» What to do: Scan the entries below for the word "part", then copy each line that holds it.

» Exercise materials:
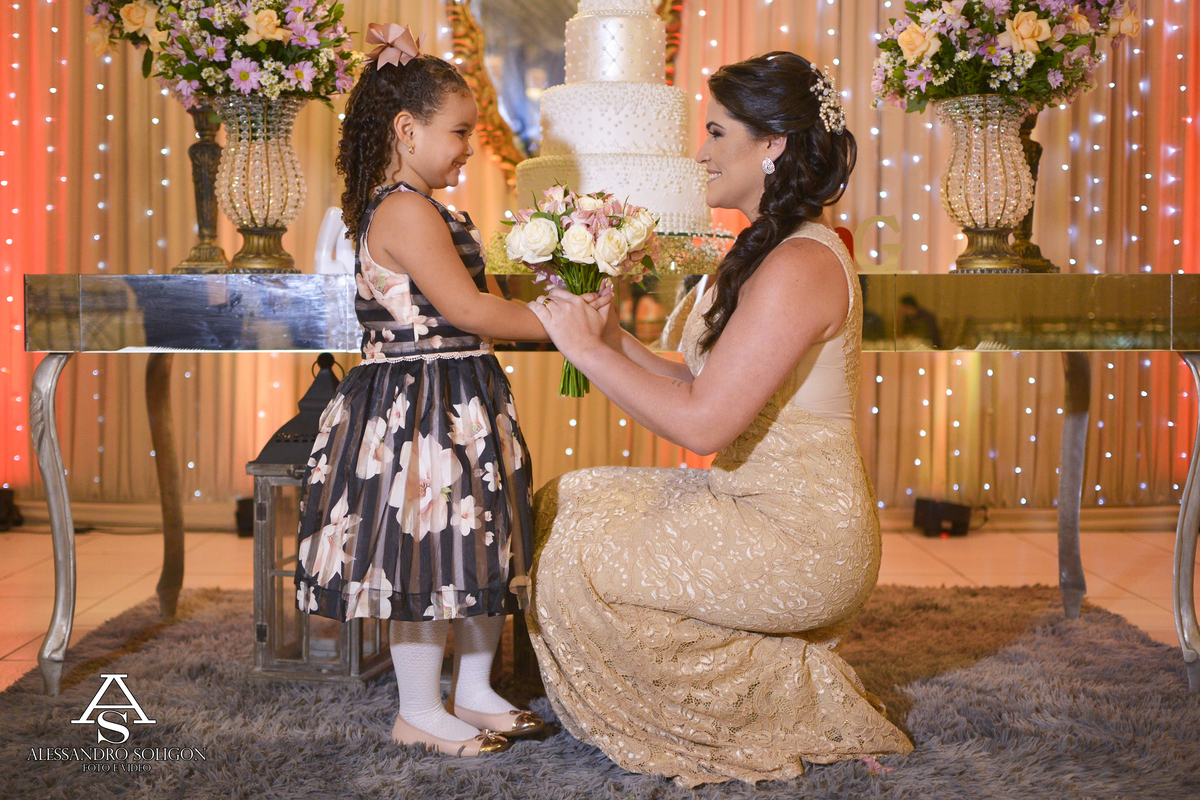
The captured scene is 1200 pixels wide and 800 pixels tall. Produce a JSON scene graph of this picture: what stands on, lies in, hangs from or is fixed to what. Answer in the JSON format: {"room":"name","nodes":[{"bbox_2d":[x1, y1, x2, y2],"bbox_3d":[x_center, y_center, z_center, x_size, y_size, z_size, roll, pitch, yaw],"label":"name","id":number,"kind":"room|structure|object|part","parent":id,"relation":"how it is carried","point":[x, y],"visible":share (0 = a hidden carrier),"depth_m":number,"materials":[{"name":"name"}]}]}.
{"room":"event hall","nodes":[
{"label":"event hall","id":0,"kind":"room"},
{"bbox_2d":[1,521,1197,690],"bbox_3d":[-0.107,0.628,2.495,6.730,0.106,6.454,0,3,0],"label":"floor","id":1,"kind":"structure","parent":0,"point":[1097,579],"depth_m":4.51,"materials":[{"name":"beige tile"}]},
{"bbox_2d":[0,487,22,530],"bbox_3d":[-2.045,0.361,5.305,0.223,0.144,0.200,0,3,0],"label":"stage light","id":2,"kind":"object","parent":1,"relation":"on","point":[5,500],"visible":0.87,"depth_m":5.28,"materials":[{"name":"black"}]},
{"bbox_2d":[234,496,253,537],"bbox_3d":[-1.087,0.380,5.187,0.190,0.129,0.196,0,3,0],"label":"stage light","id":3,"kind":"object","parent":1,"relation":"on","point":[245,528],"visible":0.38,"depth_m":5.12,"materials":[{"name":"black"}]},
{"bbox_2d":[0,580,1199,799],"bbox_3d":[0.065,0.556,2.717,2.390,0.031,2.436,0,3,0],"label":"rug","id":4,"kind":"object","parent":1,"relation":"on","point":[156,642],"visible":0.76,"depth_m":2.68,"materials":[{"name":"grey carpet"}]},
{"bbox_2d":[243,354,389,684],"bbox_3d":[-0.527,0.222,3.147,0.255,0.620,0.263,1,3,13],"label":"lantern","id":5,"kind":"object","parent":4,"relation":"on","point":[374,663],"visible":0.55,"depth_m":3.05,"materials":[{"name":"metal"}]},
{"bbox_2d":[294,35,556,752],"bbox_3d":[-0.280,0.002,2.569,0.399,1.087,0.390,2,4,35],"label":"girl","id":6,"kind":"object","parent":4,"relation":"on","point":[390,248],"visible":0.96,"depth_m":2.46},
{"bbox_2d":[12,271,1198,702],"bbox_3d":[0.071,0.158,3.207,2.406,0.788,0.616,0,3,0],"label":"console table","id":7,"kind":"object","parent":4,"relation":"on","point":[989,281],"visible":0.9,"depth_m":3.02,"materials":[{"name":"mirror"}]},
{"bbox_3d":[-1.022,0.227,3.025,0.082,0.550,0.096,0,3,0],"label":"leg","id":8,"kind":"part","parent":7,"relation":"part of","materials":[{"name":"silver metal"}]},
{"bbox_3d":[-1.041,0.180,3.853,0.088,0.598,0.097,0,3,0],"label":"leg","id":9,"kind":"part","parent":7,"relation":"part of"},
{"bbox_2d":[174,100,231,275],"bbox_3d":[-0.882,-0.485,3.567,0.156,0.427,0.155,0,3,0],"label":"candlestick","id":10,"kind":"object","parent":7,"relation":"on","point":[205,150],"visible":0.74,"depth_m":3.55,"materials":[{"name":"metal"}]},
{"bbox_2d":[213,94,308,273],"bbox_3d":[-0.715,-0.447,3.349,0.206,0.369,0.206,0,3,0],"label":"glass vase","id":11,"kind":"object","parent":7,"relation":"on","point":[236,157],"visible":0.96,"depth_m":3.30,"materials":[{"name":"clear glass"}]},
{"bbox_2d":[82,0,355,107],"bbox_3d":[-0.768,-0.776,3.276,0.578,0.423,0.501,0,3,0],"label":"flower bouquet","id":12,"kind":"object","parent":11,"relation":"in","point":[266,36],"visible":0.89,"depth_m":3.18,"materials":[{"name":"purple plant"}]},
{"bbox_2d":[313,206,353,273],"bbox_3d":[-0.531,-0.324,3.362,0.145,0.160,0.087,0,3,0],"label":"white figurine","id":13,"kind":"object","parent":7,"relation":"on","point":[332,213],"visible":0.58,"depth_m":3.34,"materials":[{"name":"white"}]},
{"bbox_2d":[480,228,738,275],"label":"cake stand","id":14,"kind":"object","parent":7,"relation":"on","point":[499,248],"visible":0.25,"depth_m":3.31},
{"bbox_2d":[510,0,714,240],"bbox_3d":[0.026,-0.673,3.407,0.459,0.728,0.454,0,3,0],"label":"wedding cake","id":15,"kind":"object","parent":7,"relation":"on","point":[588,19],"visible":0.9,"depth_m":3.29,"materials":[{"name":"white food"}]},
{"bbox_2d":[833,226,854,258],"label":"red ornament","id":16,"kind":"object","parent":7,"relation":"on","point":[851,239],"visible":0.25,"depth_m":3.44,"materials":[{"name":"red"}]},
{"bbox_2d":[846,215,901,271],"bbox_3d":[0.594,-0.332,3.460,0.128,0.137,0.034,0,3,0],"label":"letter decoration","id":17,"kind":"object","parent":7,"relation":"on","point":[891,220],"visible":0.82,"depth_m":3.45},
{"bbox_2d":[934,94,1036,273],"bbox_3d":[0.812,-0.446,3.350,0.211,0.367,0.211,0,3,0],"label":"glass vase","id":18,"kind":"object","parent":7,"relation":"on","point":[982,143],"visible":0.97,"depth_m":3.30,"materials":[{"name":"clear glass"}]},
{"bbox_2d":[872,0,1140,112],"bbox_3d":[0.838,-0.776,3.321,0.556,0.428,0.511,0,3,0],"label":"flower bouquet","id":19,"kind":"object","parent":18,"relation":"in","point":[1039,36],"visible":0.91,"depth_m":3.23,"materials":[{"name":"purple plant"}]},
{"bbox_2d":[1010,107,1063,275],"bbox_3d":[0.943,-0.491,3.517,0.156,0.442,0.155,0,3,0],"label":"candlestick","id":20,"kind":"object","parent":7,"relation":"on","point":[1039,152],"visible":0.48,"depth_m":3.50,"materials":[{"name":"metal"}]},
{"bbox_3d":[1.099,0.175,3.774,0.080,0.602,0.092,0,3,0],"label":"leg","id":21,"kind":"part","parent":7,"relation":"part of","materials":[{"name":"metal"}]},
{"bbox_3d":[1.150,0.232,3.072,0.092,0.545,0.105,0,3,0],"label":"leg","id":22,"kind":"part","parent":7,"relation":"part of","materials":[{"name":"silver metal"}]},
{"bbox_2d":[523,47,913,786],"bbox_3d":[0.184,-0.002,2.662,0.638,1.122,0.901,0,3,0],"label":"woman","id":23,"kind":"object","parent":4,"relation":"on","point":[806,344],"visible":0.95,"depth_m":2.42},
{"bbox_2d":[500,183,658,395],"bbox_3d":[-0.033,-0.185,2.713,0.278,0.357,0.274,0,3,0],"label":"bouquet","id":24,"kind":"object","parent":23,"relation":"in","point":[541,213],"visible":0.9,"depth_m":2.67,"materials":[{"name":"plant"}]},
{"bbox_2d":[911,497,974,537],"bbox_3d":[1.131,0.385,5.258,0.189,0.114,0.173,0,3,0],"label":"stage light","id":25,"kind":"object","parent":1,"relation":"on","point":[963,518],"visible":0.92,"depth_m":5.20,"materials":[{"name":"black"}]},
{"bbox_2d":[0,1,1199,512],"bbox_3d":[0.087,-1.053,5.334,6.059,2.923,0.171,0,3,0],"label":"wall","id":26,"kind":"structure","parent":0,"point":[938,159],"depth_m":5.32,"materials":[{"name":"beige fabric"}]},
{"bbox_2d":[442,0,684,179],"bbox_3d":[-0.094,-1.330,5.584,0.890,1.258,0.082,0,3,0],"label":"mirror","id":27,"kind":"object","parent":26,"relation":"attached to","point":[571,3],"visible":0.49,"depth_m":5.59,"materials":[{"name":"mirror"}]},
{"bbox_2d":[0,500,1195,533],"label":"baseboard","id":28,"kind":"structure","parent":26,"relation":"attached to","point":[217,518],"depth_m":5.14,"materials":[{"name":"brown wood"}]},
{"bbox_2d":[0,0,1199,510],"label":"string lights","id":29,"kind":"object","parent":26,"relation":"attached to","point":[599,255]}
]}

» Exercise output:
The captured scene is 1200 pixels wide and 800 pixels tall. Produce a JSON scene graph of this picture: what stands on, lies in, hangs from or is fixed to what. Answer in the JSON format: {"room":"name","nodes":[{"bbox_2d":[x1, y1, x2, y2],"bbox_3d":[x_center, y_center, z_center, x_size, y_size, z_size, roll, pitch, yaw],"label":"name","id":number,"kind":"room|structure|object|part","parent":id,"relation":"how it is carried","point":[x, y],"visible":share (0 = a hidden carrier),"depth_m":number,"materials":[{"name":"name"}]}]}.
{"bbox_3d":[-1.022,0.227,3.025,0.082,0.550,0.096,0,3,0],"label":"leg","id":8,"kind":"part","parent":7,"relation":"part of","materials":[{"name":"silver metal"}]},
{"bbox_3d":[-1.041,0.180,3.853,0.088,0.598,0.097,0,3,0],"label":"leg","id":9,"kind":"part","parent":7,"relation":"part of"},
{"bbox_3d":[1.099,0.175,3.774,0.080,0.602,0.092,0,3,0],"label":"leg","id":21,"kind":"part","parent":7,"relation":"part of","materials":[{"name":"metal"}]},
{"bbox_3d":[1.150,0.232,3.072,0.092,0.545,0.105,0,3,0],"label":"leg","id":22,"kind":"part","parent":7,"relation":"part of","materials":[{"name":"silver metal"}]},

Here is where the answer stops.